> **Prompt**: Could you retype all of the entries below word for word?
*** Opening of Supplied data ***
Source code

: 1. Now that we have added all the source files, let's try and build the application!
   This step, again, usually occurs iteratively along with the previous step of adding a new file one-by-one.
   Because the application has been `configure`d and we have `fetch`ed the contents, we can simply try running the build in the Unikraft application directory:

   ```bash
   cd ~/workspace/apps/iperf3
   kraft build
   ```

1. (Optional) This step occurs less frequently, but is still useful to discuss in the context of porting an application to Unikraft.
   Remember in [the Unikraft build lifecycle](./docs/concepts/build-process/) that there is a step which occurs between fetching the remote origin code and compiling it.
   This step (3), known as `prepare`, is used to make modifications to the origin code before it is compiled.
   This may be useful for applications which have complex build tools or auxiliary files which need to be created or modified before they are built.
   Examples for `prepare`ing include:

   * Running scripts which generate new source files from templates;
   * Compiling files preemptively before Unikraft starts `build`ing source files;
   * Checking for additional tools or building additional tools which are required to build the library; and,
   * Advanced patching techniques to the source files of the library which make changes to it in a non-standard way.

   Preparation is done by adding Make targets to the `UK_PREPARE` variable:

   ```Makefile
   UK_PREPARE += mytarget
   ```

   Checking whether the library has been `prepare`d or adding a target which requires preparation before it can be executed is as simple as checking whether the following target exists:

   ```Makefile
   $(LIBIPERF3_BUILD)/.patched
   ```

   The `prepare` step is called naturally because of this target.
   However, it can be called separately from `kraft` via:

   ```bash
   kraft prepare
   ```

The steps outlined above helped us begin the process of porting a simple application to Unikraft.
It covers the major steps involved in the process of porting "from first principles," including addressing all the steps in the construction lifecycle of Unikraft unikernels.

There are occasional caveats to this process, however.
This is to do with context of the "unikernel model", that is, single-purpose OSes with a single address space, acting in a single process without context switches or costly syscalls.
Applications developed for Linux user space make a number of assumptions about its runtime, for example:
*** Close of Supplied data ***
> **Answer space**:
Source code

: 1. Now that we have added all the source files, let's try and build the application!
   This step, again, usually occurs iteratively along with the previous step of adding a new file one-by-one.
   Because the application has been `configure`d and we have `fetch`ed the contents, we can simply try running the build in the Unikraft application directory:

   ```bash
   cd ~/workspace/apps/iperf3
   kraft build
   ```

1. (Optional) This step occurs less frequently, but is still useful to discuss in the context of porting an application to Unikraft.
   Remember in [the Unikraft build lifecycle](./docs/concepts/build-process/) that there is a step which occurs between fetching the remote origin code and compiling it.
   This step (3), known as `prepare`, is used to make modifications to the origin code before it is compiled.
   This may be useful for applications which have complex build tools or auxiliary files which need to be created or modified before they are built.
   Examples for `prepare`ing include:

   * Running scripts which generate new source files from templates;
   * Compiling files preemptively before Unikraft starts `build`ing source files;
   * Checking for additional tools or building additional tools which are required to build the library; and,
   * Advanced patching techniques to the source files of the library which make changes to it in a non-standard way.

   Preparation is done by adding Make targets to the `UK_PREPARE` variable:

   ```Makefile
   UK_PREPARE += mytarget
   ```

   Checking whether the library has been `prepare`d or adding a target which requires preparation before it can be executed is as simple as checking whether the following target exists:

   ```Makefile
   $(LIBIPERF3_BUILD)/.patched
   ```

   The `prepare` step is called naturally because of this target.
   However, it can be called separately from `kraft` via:

   ```bash
   kraft prepare
   ```

The steps outlined above helped us begin the process of porting a simple application to Unikraft.
It covers the major steps involved in the process of porting "from first principles," including addressing all the steps in the construction lifecycle of Unikraft unikernels.

There are occasional caveats to this process, however.
This is to do with context of the "unikernel model", that is, single-purpose OSes with a single address space, acting in a single process without context switches or costly syscalls.
Applications developed for Linux user space make a number of assumptions about its runtime, for example:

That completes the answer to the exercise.